Cardiac devices are challenged when separating atrial fibrillation (AF) from other tachycardias (AT) from single electrograms (EGM). For this reason, devices tend to group arrhythmias by a rate threshold. We set out to determine the accuracy of multiple clinically-intuitive EGM features to separate AF from AT, using a deep learning (DL) logic. In 86 patients (61 male, age 65±11) we obtained a total of 29,340 EGMs of AF (4 s) from intracardiac channels (fig A) and AT pre-ablation.
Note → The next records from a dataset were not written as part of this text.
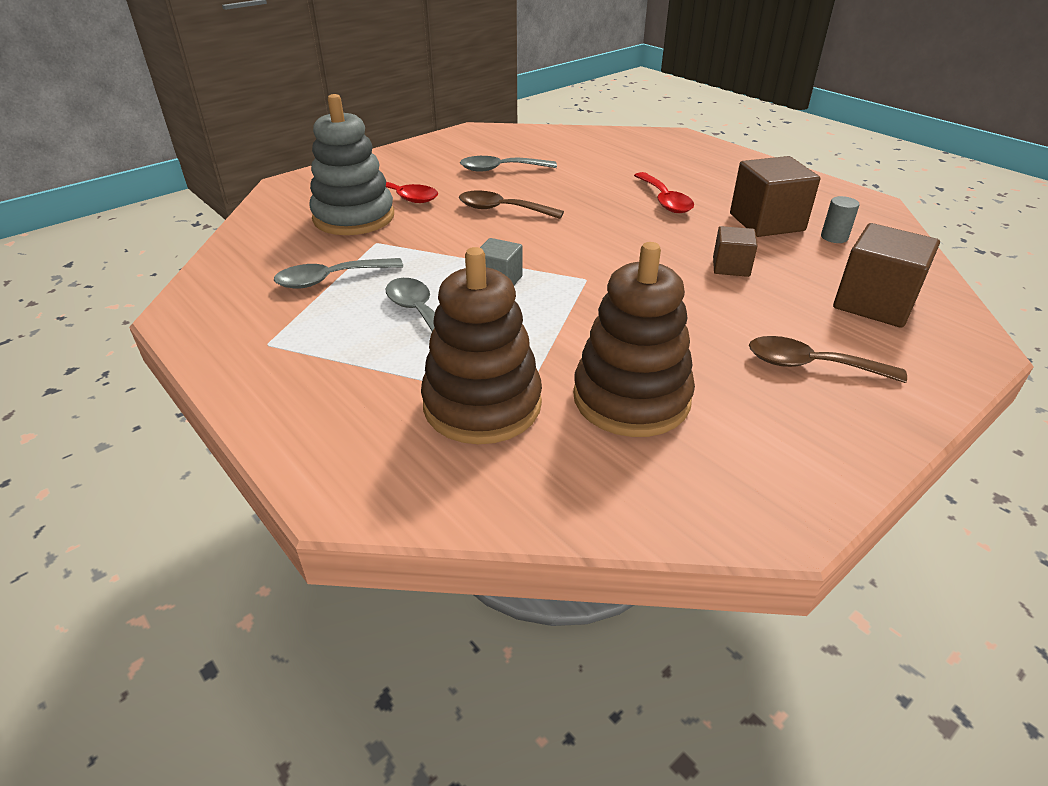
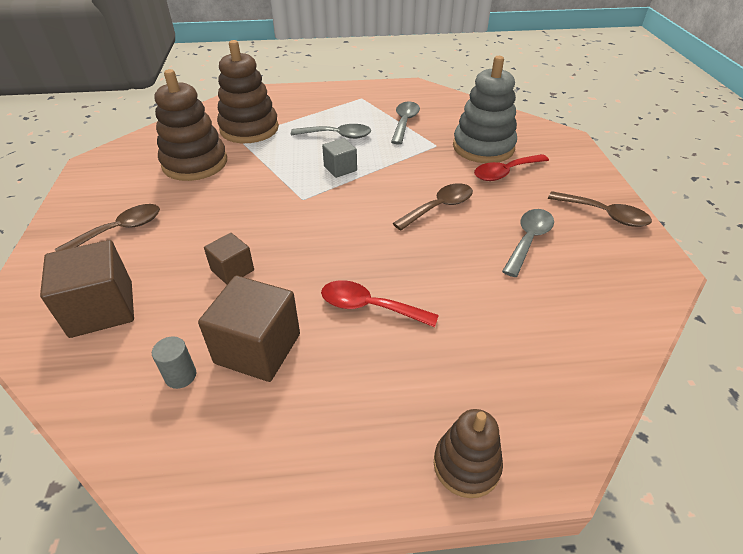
camera: 125 degrees right, 5 degrees up
(426, 152) = (604, 215): none -> brown spoon
(715, 150) = (466, 465): none -> brown stacking toy

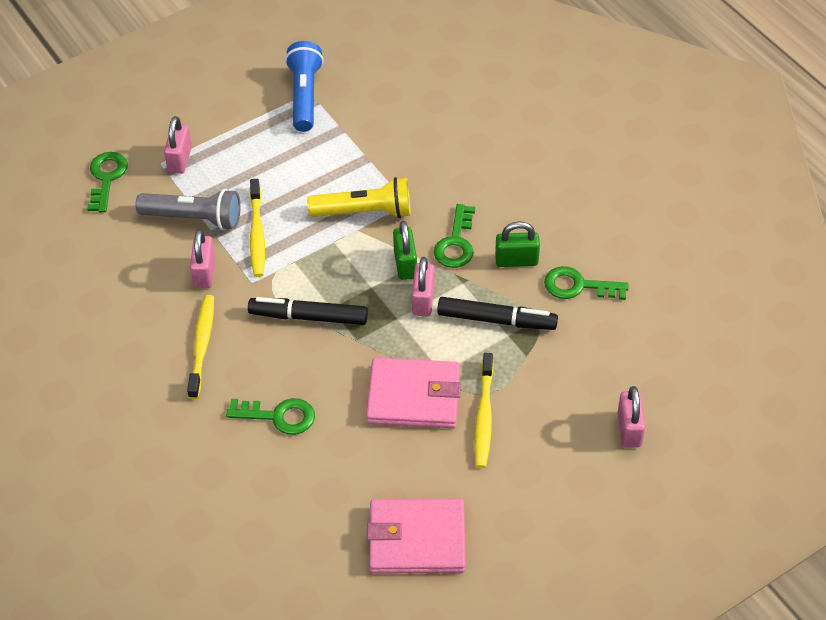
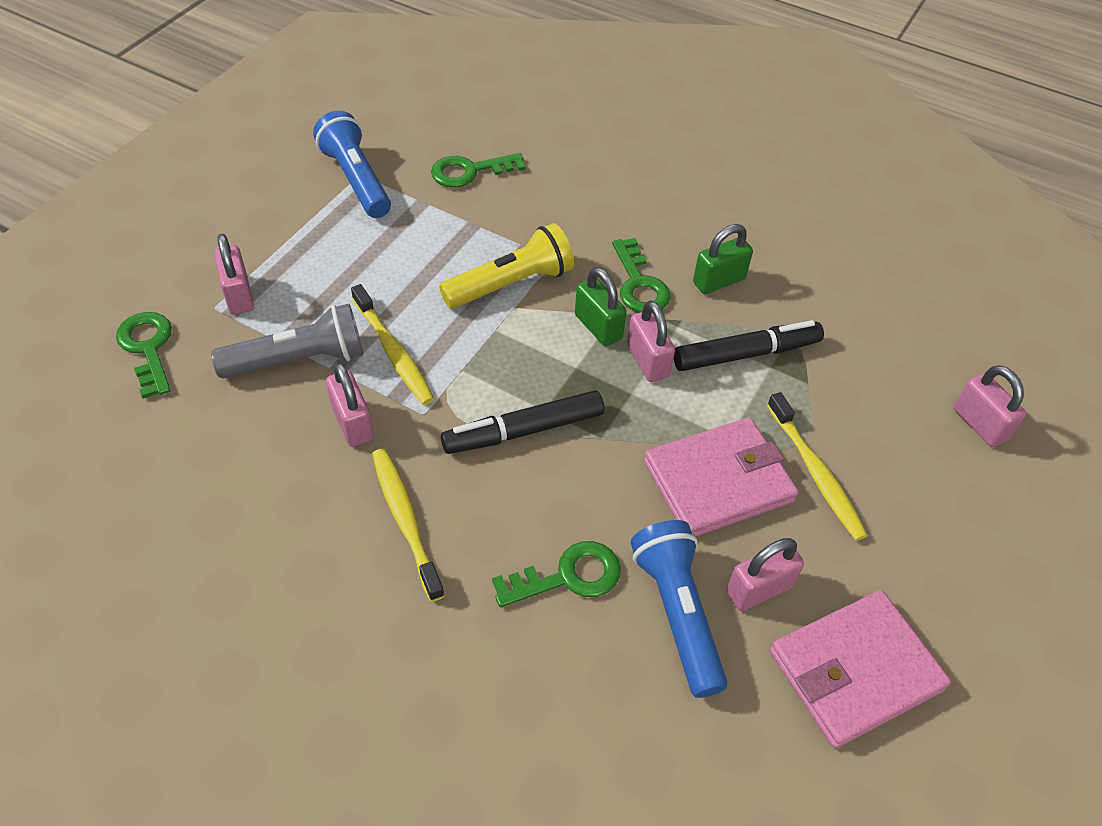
camera: 30 degrees left, 0 degrees up
(331, 463) = (677, 613): none -> blue flashlight
(391, 470) = (759, 589): none -> pink padlock
(578, 286) = (804, 286): green key -> green key (470, 171)

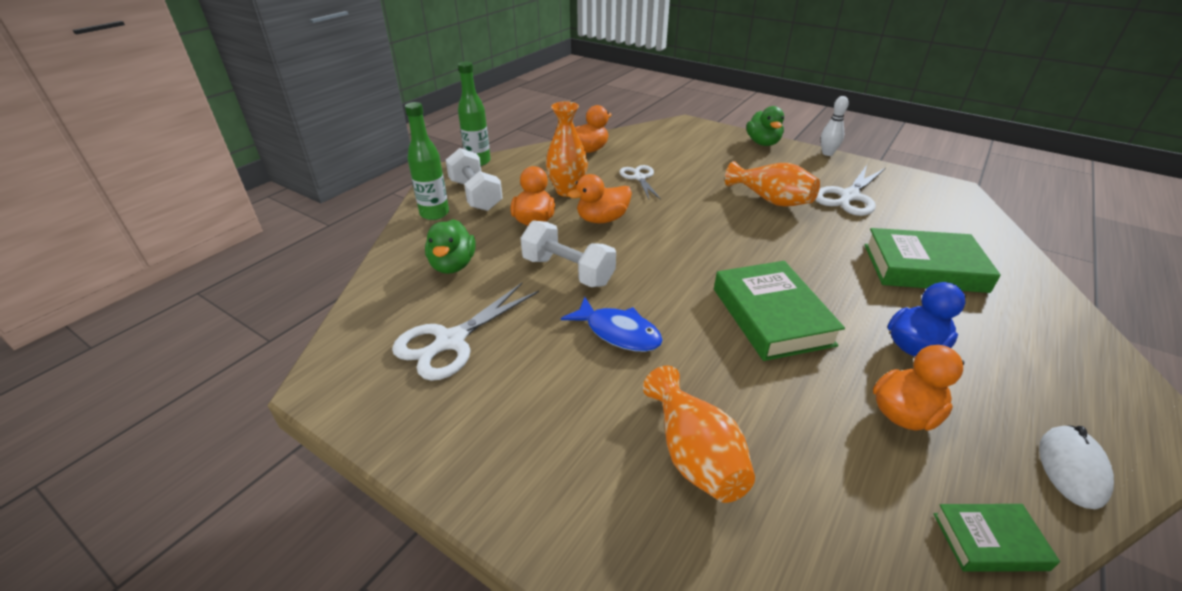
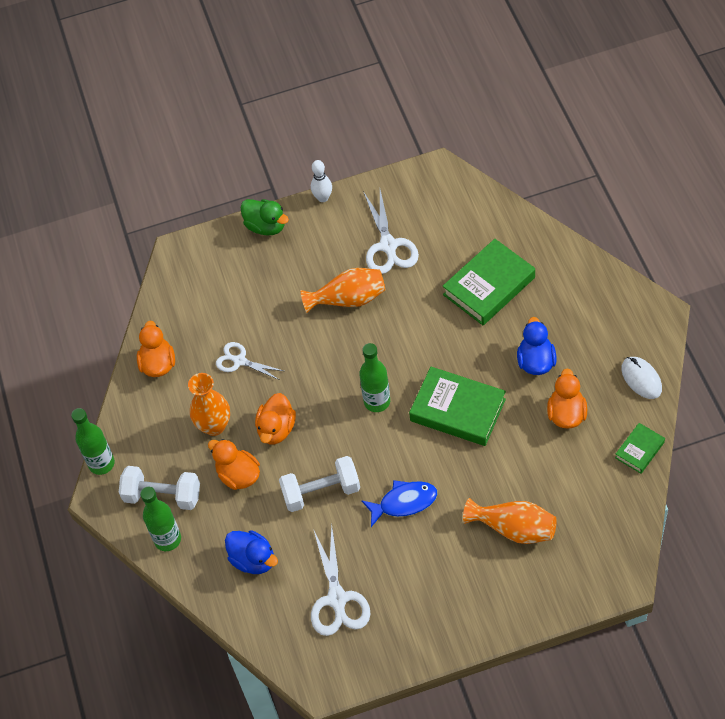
camera: 45 degrees left, 20 degrees up
(453, 265) = (253, 560): green duck -> blue duck
(703, 259) = (377, 401): none -> green bottle

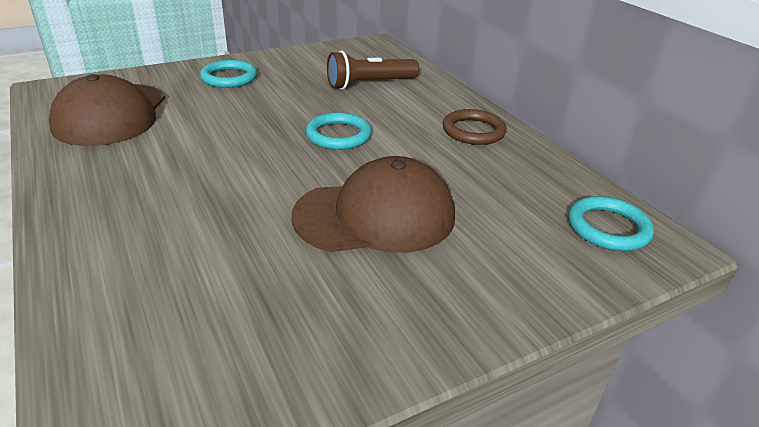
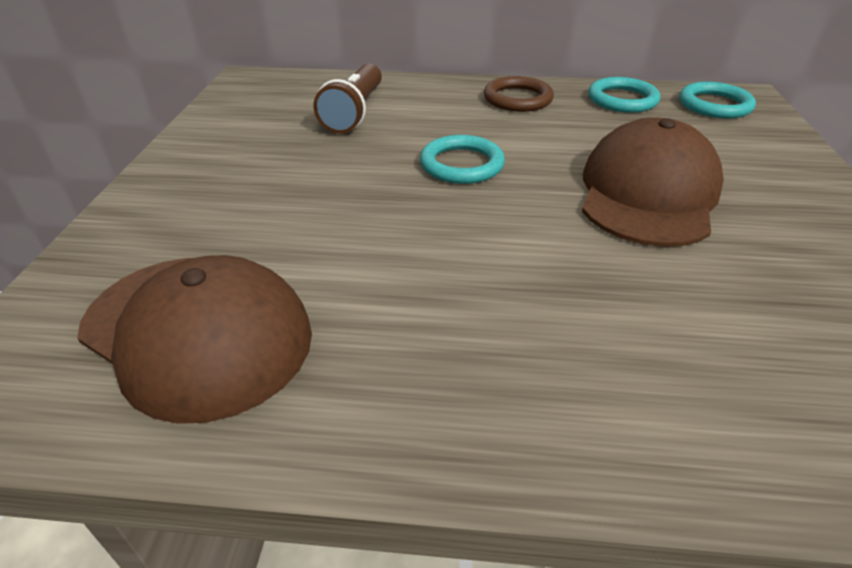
camera: 55 degrees left, 5 degrees up
(229, 78) = (207, 193): turquoise ring -> turquoise ring (622, 100)

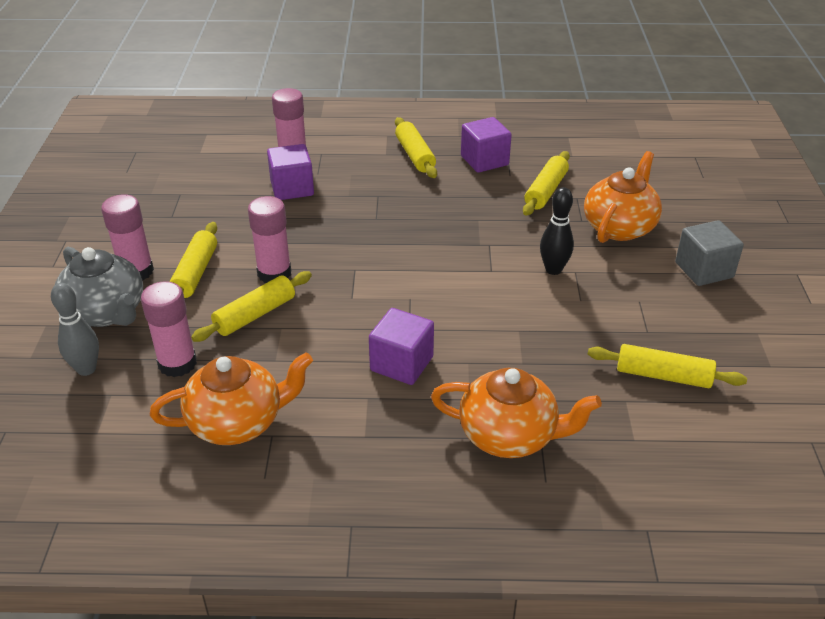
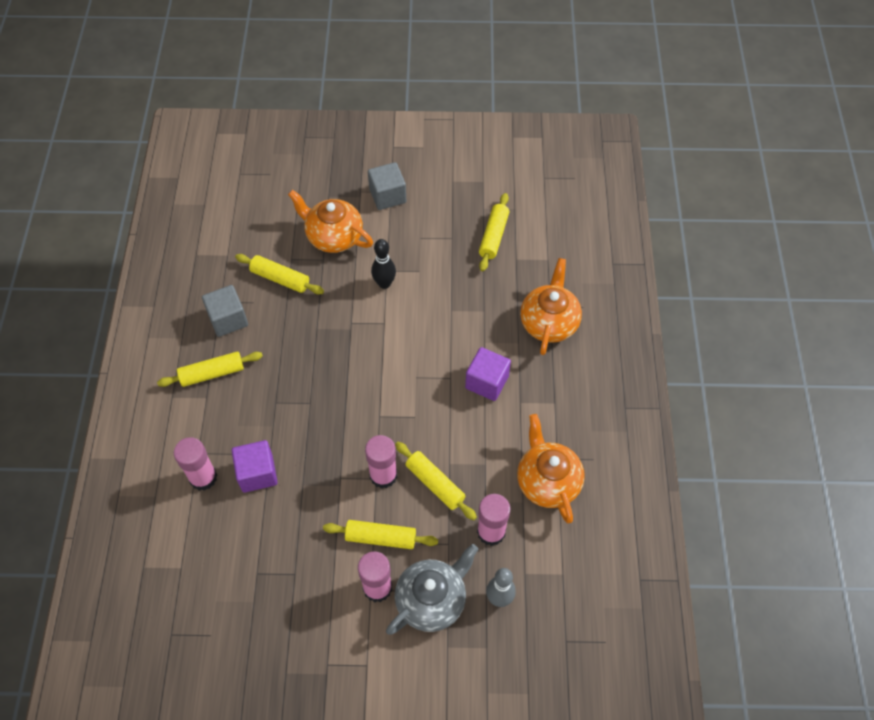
camera: 90 degrees left, 20 degrees up
(484, 160) = (228, 319): purple cube -> grey cube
EGM variability was seen in both arrhythmias. We comprehensively probed EGM using 49 clinically-intuitive features based on cycle length, frequency and amplitude (fig B), analysed individually and combined. We developed custom convolutional (CNN) and recurrent (RNN) neural networks. Classifiers were tested using the same 10-fold cross-validation folds (80% patients for training, 20% for testing). Single EGM features modestly separated AF from AT with c-statistics ranging from 0.55 (rate) to 0.82 (autocorrelation of EGM shape). Accuracy increased when features were combined (fig C) Linearly (c-statistic 0.95 ± 0.04), by Bagged Trees (0.95 ± 0.04), K-Nearest Neighbors (0.95 ± 0.04) or Support Vector Machines (0.95 ± 0.04). DL on raw EGMs provided higher accuracy without the need to calculate features, with c-statistics up to 0.97 ± 0.04 (RNN; fig C). Traditional EGM features separate AF from AT, but ‘high rate events’ as a sole criterion is poor. Combining shape and regularity indices provides the optimal approach. This limitation must be considered in future approaches to automatically detect AF from devices to guide clinical care.